Ils ne peuvent pas comprendre comment les concepteurs d’ISIS arrivent à enrégimenter, en ligne, un adolescent insulté et blessé d’une banlieue parisienne ou d’un bidonville africain et le convertir en narcissique – baudelairien ? – dandy fidèle à une cause émergente, pour laquelle il vaut la peine de se battre. Le parallèle entre le bricolage djihadiste et le terrorisme russe du XIXe siècle – incarnant la « syphilis des passions révolutionnaires », comme l’a décrit Alexander Herzen – est étrange.
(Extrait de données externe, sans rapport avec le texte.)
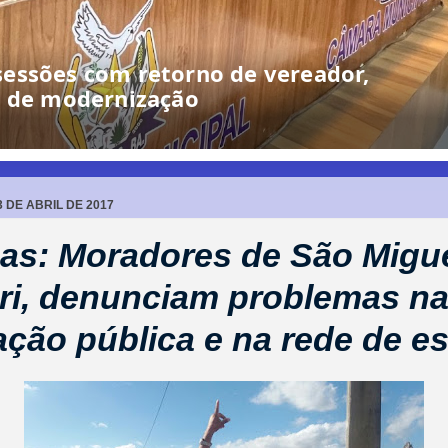
lhoria de estrada: “Leva tanta riqueza
e pede o mínimo”
 DE ABRIL DE 2017
as: Moradores de São Migu
ri, denunciam problemas n
ação pública e na rede de e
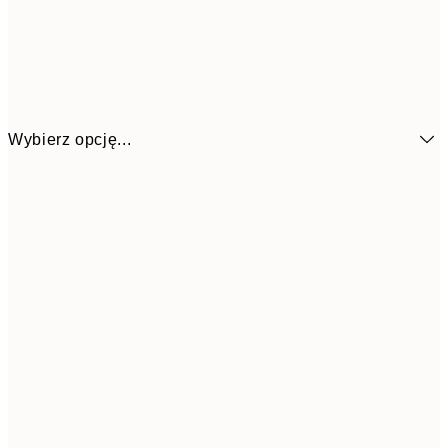
Wybierz opcję...
32,2
21x30 cm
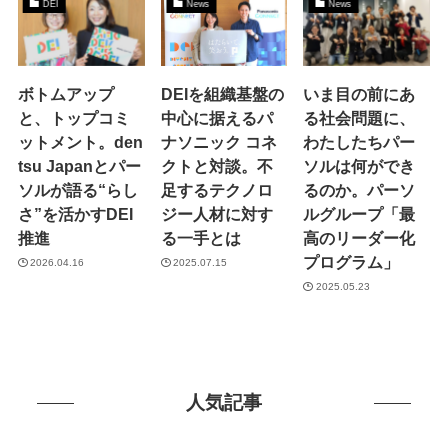
DEI
News
News
ボトムアップ
DEIを組織基盤の
いま目の前にあ
と、トップコミ
中心に据えるパ
る社会問題に、
ットメント。den
ナソニック コネ
わたしたちパー
tsu Japanとパー
クトと対談。不
ソルは何ができ
ソルが語る“らし
足するテクノロ
るのか。パーソ
さ”を活かすDEI
ジー人材に対す
ルグループ「最
推進
る一手とは
高のリーダー化
プログラム」
2026.04.16
2025.07.15
2025.05.23
人気記事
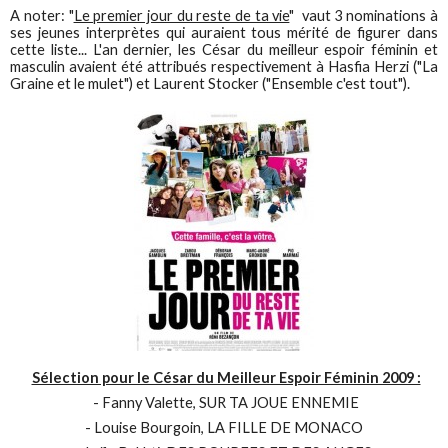
A noter: "
Le premier jour du reste de ta vie
" vaut 3 nominations à
ses jeunes interprètes qui auraient tous mérité de figurer dans
cette liste... L'an dernier, les César du meilleur espoir féminin et
masculin avaient été attribués respectivement à Hasfia Herzi ("La
Graine et le mulet") et Laurent Stocker ("Ensemble c'est tout").
Sélection pour le César du Meilleur Espoir Féminin 2009 :
- Fanny Valette, SUR TA JOUE ENNEMIE
- Louise Bourgoin, LA FILLE DE MONACO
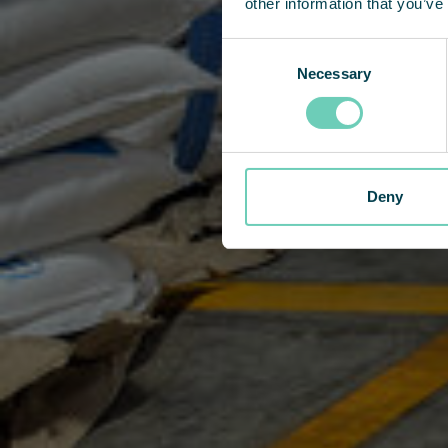
other information that you’ve
Consent
Necessary
Selection
Deny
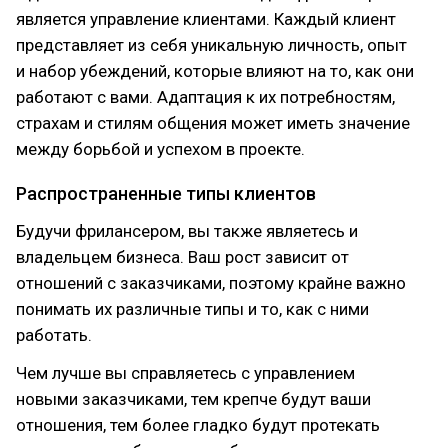
является управление клиентами. Каждый клиент
представляет из себя уникальную личность, опыт
и набор убеждений, которые влияют на то, как они
работают с вами. Адаптация к их потребностям,
страхам и стилям общения может иметь значение
между борьбой и успехом в проекте.
Распространенные типы клиентов
Будучи фрилансером, вы также являетесь и
владельцем бизнеса. Ваш рост зависит от
отношений с заказчиками, поэтому крайне важно
понимать их различные типы и то, как с ними
работать.
Чем лучше вы справляетесь с управлением
новыми заказчиками, тем крепче будут ваши
отношения, тем более гладко будут протекать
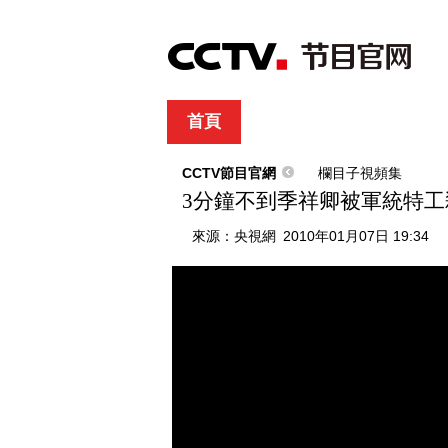
首頁
直播
節目單
綜合
新聞
財經
綜藝
中文國際
體
CCTV節目官網
欄目子視頻集
3分鐘不到季祥卿被軍統特工
來源：
央視網
2010年01月07日 19:34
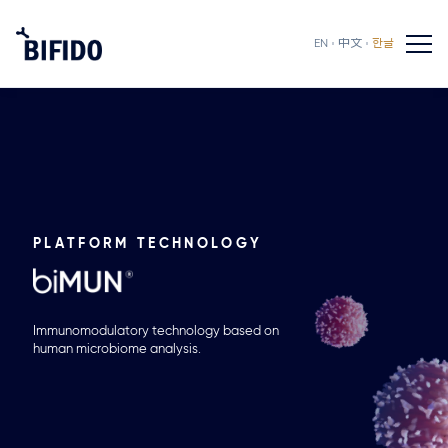
EN
中文
한글
PLATFORM TECHNOLOGY
Immunomodulatory technology based on
human microbiome analysis.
Le principal ennemi du djihad de bricolage n’est pas même chrétien ; c’est le shi’ite apostat. Les viols massifs, les meurtres chorégraphiés, la destruction de Palmyre, Dostoïevski avait déjà tout identifié. Comme le dit Mishra, « il est impossible pour les Raskolnikov modernes de se dénier quoi que ce soit, mais il leur est possible de justifier tout ».

Il est impossible de résumer tous les feux croisés rhizomatiques – salut à Deleuze et Guattari – déployés à l’Âge de la colère. Ce qui est clair, c’est que pour comprendre la guerre civile mondiale actuelle, la réinterprétation archéologique du récit hégémonique de l’Occident des 250 dernières années est essentielle. Sinon, nous serons condamnés, comme des gnomes de Sisyphe, à supporter non seulement le cauchemar récurrent de l’Histoire, mais aussi son coup de fouet perpétuel.


* Pepe Escobar est un journaliste brésilien de l’Asia Times et d’Al-Jazeera. Pepe Escobar est aussi l’auteur de : « Globalistan : How the Globalized World is Dissolving into Liquid War » (Nimble Books, 2007) ; « Red Zone Blues : a snapshot of Baghdad during the surge » ; « Obama does Globalistan » (Nimble Books, 2009), Empire of Chaos (Nimble Books, 2014), et 2030 en format Kindi

Notes

[1] Teenage Wasteland est un film réalisé en 2006 par Eva Urthaler avec Birgit Doll, Georg Friedrich. Synopsis : Paul et Sébastien sont deux adolescents de 16 ans qui, ne sachant que faire de leur vie, collectionnent les excès et petits délits. Un jour, ils enferment la jeune Sonja dans une usine désaffectée…

[2] « L’Orient Rencontre l’Occident » est une conférence et un festival d’idées qui introduit les gens modernes, de l’est et de l’ouest, à la sagesse, au bien-être et à la culture mondiale.